Meta a dévoilé mercredi un nouveau modèle d’intelligence artificielle (IA), le premier depuis la restructuration en profondeur de l’IA au sein du groupe, qui a notamment vu le départ de l’ancien responsable de la recherche, Yann LeCun.
Muse Spark succède à Llama 4, le dernier modèle mis en ligne par le groupe de Menlo Park (Californie), en avril 2025.
Il est avant tout conçu pour les produits du groupe, notamment l’application Meta AI, mais aussi Facebook, Instagram, WhatsApp, Messenger ou les lunettes connectées.
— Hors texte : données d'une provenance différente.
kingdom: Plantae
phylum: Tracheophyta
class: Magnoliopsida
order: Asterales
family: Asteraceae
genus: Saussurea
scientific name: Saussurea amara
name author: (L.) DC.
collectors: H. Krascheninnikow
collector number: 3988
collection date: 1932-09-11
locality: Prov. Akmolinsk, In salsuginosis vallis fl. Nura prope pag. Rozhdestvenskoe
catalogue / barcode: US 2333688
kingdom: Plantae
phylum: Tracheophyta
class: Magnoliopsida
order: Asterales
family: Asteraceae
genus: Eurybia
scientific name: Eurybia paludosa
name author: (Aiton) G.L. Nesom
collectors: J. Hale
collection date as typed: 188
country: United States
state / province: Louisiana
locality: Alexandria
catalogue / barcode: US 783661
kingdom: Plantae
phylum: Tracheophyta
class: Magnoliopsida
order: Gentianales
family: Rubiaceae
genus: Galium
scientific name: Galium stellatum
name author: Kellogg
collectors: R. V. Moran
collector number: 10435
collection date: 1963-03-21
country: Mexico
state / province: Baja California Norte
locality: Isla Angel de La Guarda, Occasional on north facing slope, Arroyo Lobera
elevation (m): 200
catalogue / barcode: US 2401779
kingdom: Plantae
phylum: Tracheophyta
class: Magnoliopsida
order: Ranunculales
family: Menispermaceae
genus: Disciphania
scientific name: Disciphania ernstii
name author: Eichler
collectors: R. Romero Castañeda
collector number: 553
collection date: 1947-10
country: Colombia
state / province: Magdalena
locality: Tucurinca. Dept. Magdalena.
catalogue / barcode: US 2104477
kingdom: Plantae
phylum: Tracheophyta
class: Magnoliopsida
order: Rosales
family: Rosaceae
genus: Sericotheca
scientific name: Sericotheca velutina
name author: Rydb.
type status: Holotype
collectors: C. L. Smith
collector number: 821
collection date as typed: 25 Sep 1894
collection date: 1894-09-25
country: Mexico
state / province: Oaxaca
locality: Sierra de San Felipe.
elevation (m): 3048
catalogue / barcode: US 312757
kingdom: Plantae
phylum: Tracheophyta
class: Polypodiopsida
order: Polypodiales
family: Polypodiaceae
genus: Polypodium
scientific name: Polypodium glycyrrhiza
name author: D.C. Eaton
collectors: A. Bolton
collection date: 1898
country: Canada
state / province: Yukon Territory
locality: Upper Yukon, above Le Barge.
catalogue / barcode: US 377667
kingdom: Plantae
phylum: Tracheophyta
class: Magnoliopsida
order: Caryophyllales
A ce stade, il n’est disponible qu’aux Etats-Unis.
Llama 4 avait déçu à sa sortie, souffrant de la comparaison avec les poids lourds américains, chinois et français, un camouflet qui avait poussé le PDG Mark Zuckerberg à remodeler complètement les équipes IA de Meta.
Mi-juin, l’empire des réseaux sociaux avait lâché plus de 14 milliards de dollars pour acquérir 49% du capital de Scale AI, spécialisé dans la mise en état de données utilisées pour l’intelligence artificielle, et débauché à prix d’or son patron, Alexandr Wang, propulsé à la tête de l’IA chez Meta.
Mark Zuckerberg a ensuite recruté, souvent lui-même et là aussi à coup de millions de dollars, des cadres des rivaux OpenAI, Anthropic et Google, intégrés à une nouvelle entité appelée Meta Superintelligence Lab.
L’entrepreneur a ainsi rompu avec l’approche de la maison jusqu’ici, à savoir la priorité à la recherche et au développement de modèle en accès libre et gratuit (« open weight ») comme la famille des Llama.
Mark Zuckerberg s’est aussi éloigné de la philosophie du responsable de l’IA, le Français Yann LeCun, sceptique quant au potentiel des grands modèles de langage derrière ChatGPT ou Gemini et partisan d’un développement de plus longue haleine basé sur les images et le monde réel.
Mi-novembre, Yann LeCun a annoncé son départ fin 2025, pour créer sa start-up, Advanced Machine Intelligence (AMI).
« Ces neuf derniers mois, (Meta) a complètement reconstruit notre architecture IA », a expliqué l’entreprise dans un message posté sur son site.
Muse Spark se veut « volontairement petit et rapide, mais capable de raisonner suffisamment pour répondre à des questions de sciences, mathématiques ou santé » et constitue, selon le groupe, une base de développement pour les futures versions, plus puissantes.
Il s’agit d’un modèle multimodal: il peut analyser du texte, mais aussi des images pour répondre à une demande.
A l’instar de ses grands concurrents, Muse Spark est aussi capable d’écrire du code informatique, qui permet à un utilisateur de créer un site internet ou un jeu vidéo simple sans maîtriser le langage de programmation.